Unlike Facebook, your real-world identity is not enforced on Twitter. That dynamic has caused Twitter users and Twitter itself endless headaches due to the level of abuse and nastiness that can take place there.
For plenty of industries and topics, trolls and hate speech are not going to be an issue but if yours is one where trolls prevail, you’ll want to think carefully about how you structure your campaigns and tread with caution.
Twitter shares the fake news problem with Facebook and Google. It is a problem that remains for all three and therefore it is a problem that remains for advertisers as well.
Like the trolls problem, though, there are plenty of industries and topics for which this is not an issue. Just be aware that it might be an issue for you.
Twitter’s Cost Per Click
Lastly, Twitter is more expensive than Facebook. This makes sense, given that the available ad inventory is much smaller.

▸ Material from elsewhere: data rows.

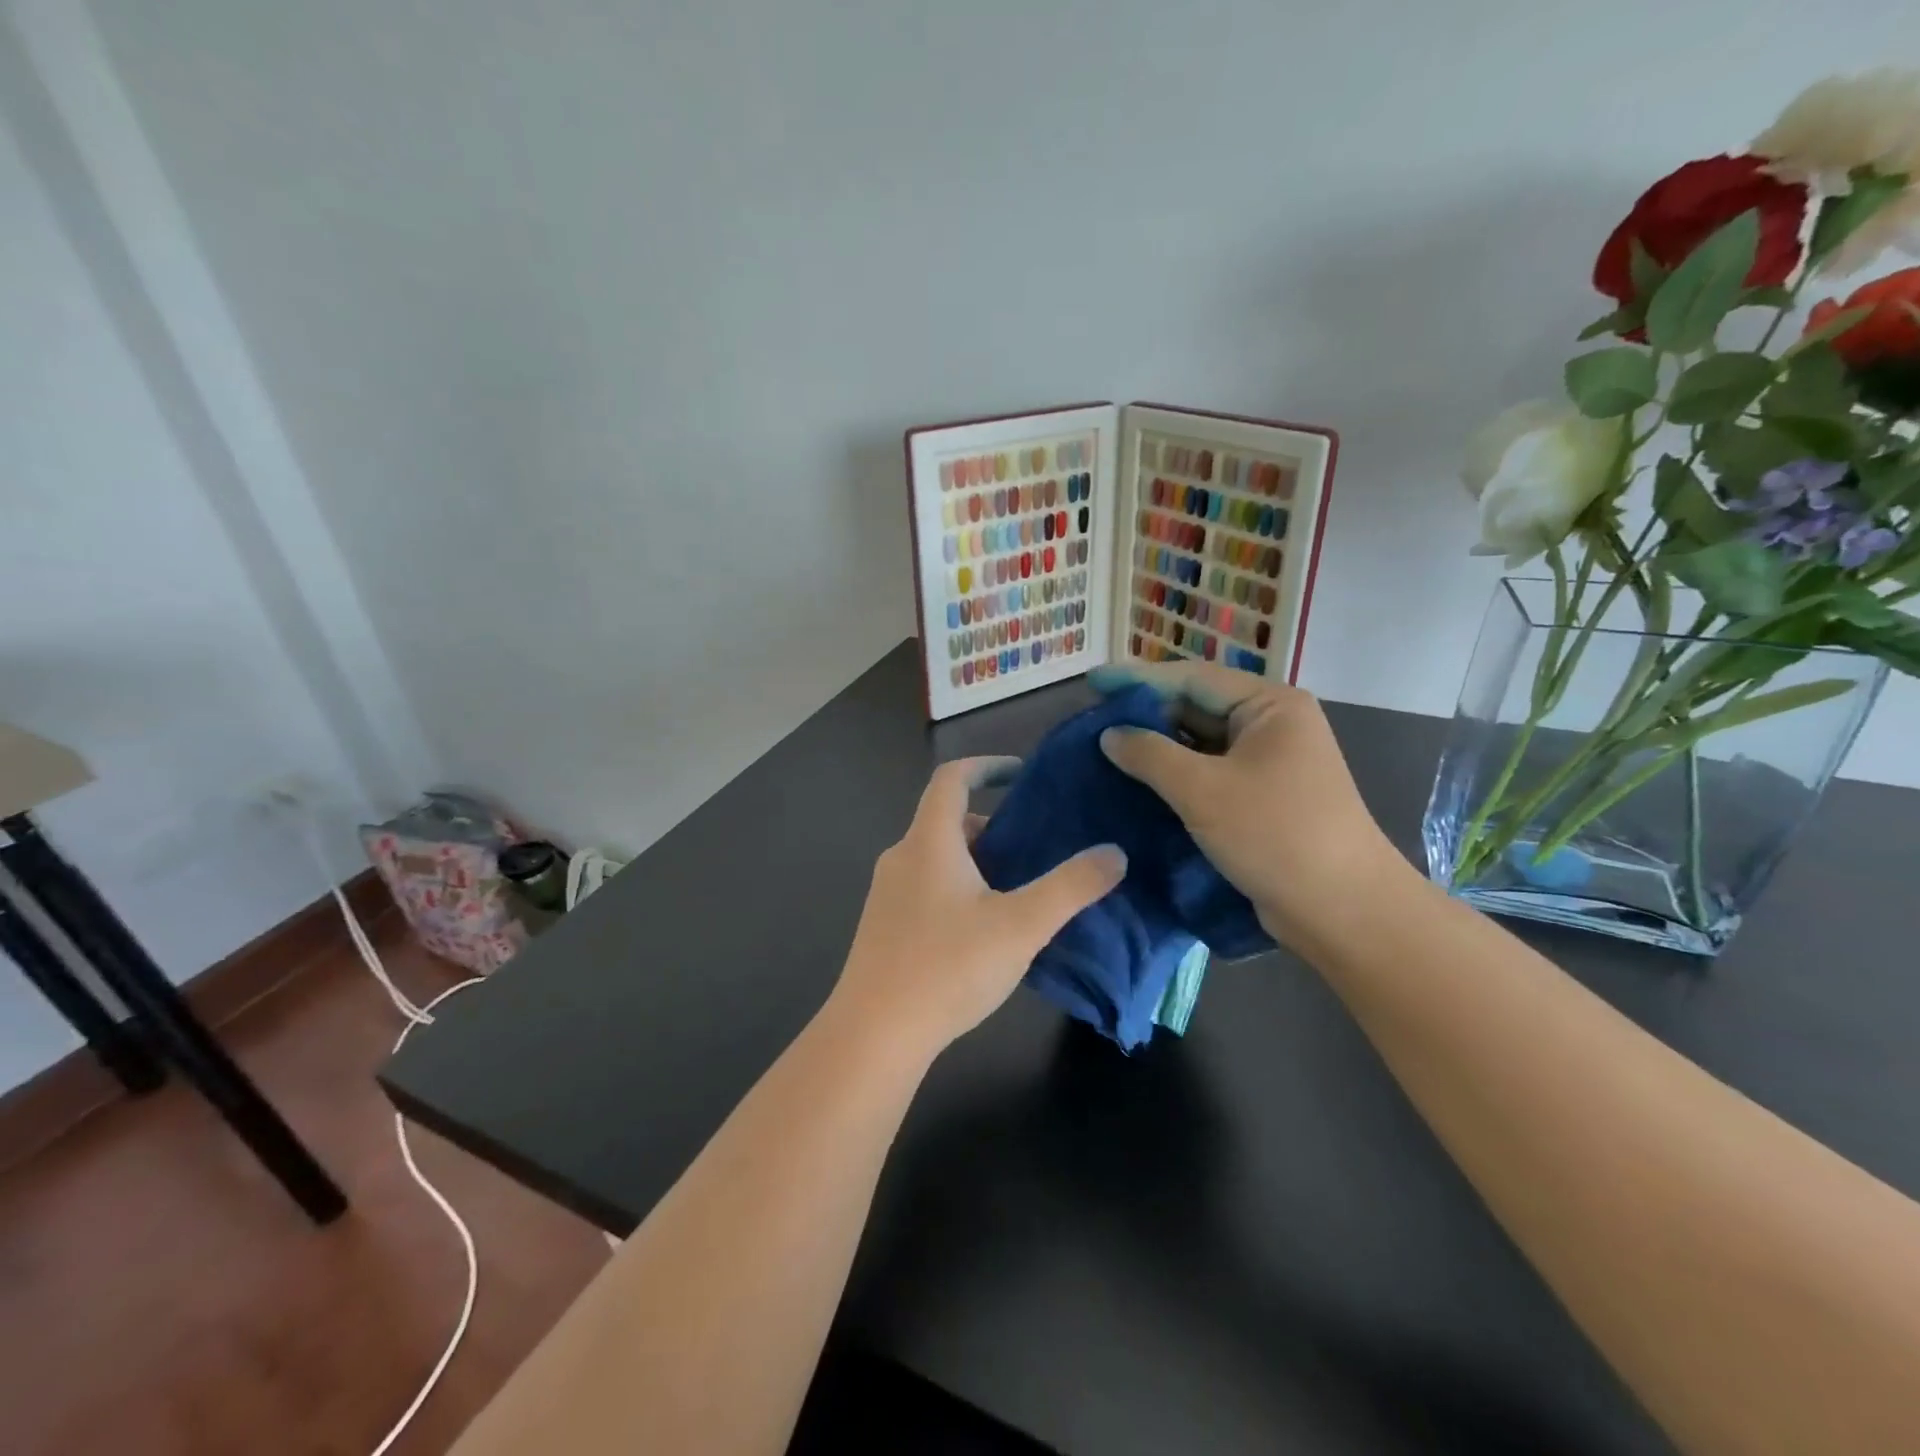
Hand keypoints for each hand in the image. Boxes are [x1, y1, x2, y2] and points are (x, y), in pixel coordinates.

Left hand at [827, 757, 1126, 1060]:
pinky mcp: (884, 927)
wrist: (874, 1035)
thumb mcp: (1021, 926)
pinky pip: (927, 888)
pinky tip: (984, 931)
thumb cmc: (947, 968)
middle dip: (993, 826)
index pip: (951, 778)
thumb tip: (1114, 853)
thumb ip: (1071, 887)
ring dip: (977, 861)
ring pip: (938, 858)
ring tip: (1019, 891)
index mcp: (929, 842)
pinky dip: (959, 888)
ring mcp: (887, 894)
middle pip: (947, 821)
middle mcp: (902, 857)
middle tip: (1034, 847)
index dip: (986, 766)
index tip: (1020, 774)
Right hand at [1091, 661, 1406, 949]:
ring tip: (1104, 748)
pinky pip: (1208, 773)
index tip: (1091, 681)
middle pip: (1196, 707)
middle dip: (1145, 714)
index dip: (1137, 679)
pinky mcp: (1260, 796)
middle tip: (1091, 719)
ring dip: (1156, 747)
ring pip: (1199, 744)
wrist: (1342, 910)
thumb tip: (1109, 734)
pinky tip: (1136, 781)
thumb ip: (1150, 755)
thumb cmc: (1275, 835)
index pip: (1192, 678)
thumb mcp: (1203, 790)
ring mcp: (1268, 762)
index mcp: (1270, 705)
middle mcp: (1271, 725)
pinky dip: (1174, 775)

Since there are far fewer users than on Facebook, there are far less ways to slice and dice the targeting options, which means you’re bidding against more potential competitors.
While comparative data is hard to find, the Aggregate blog has laid out comparisons for B2B advertising in the United Kingdom.
Facebook advertising for that audience ranges from $0.20 to $2.00 per click compared to a range of $1.00 to $2.00 per click for Twitter.
That agrees with my experience, as well, but results will certainly vary.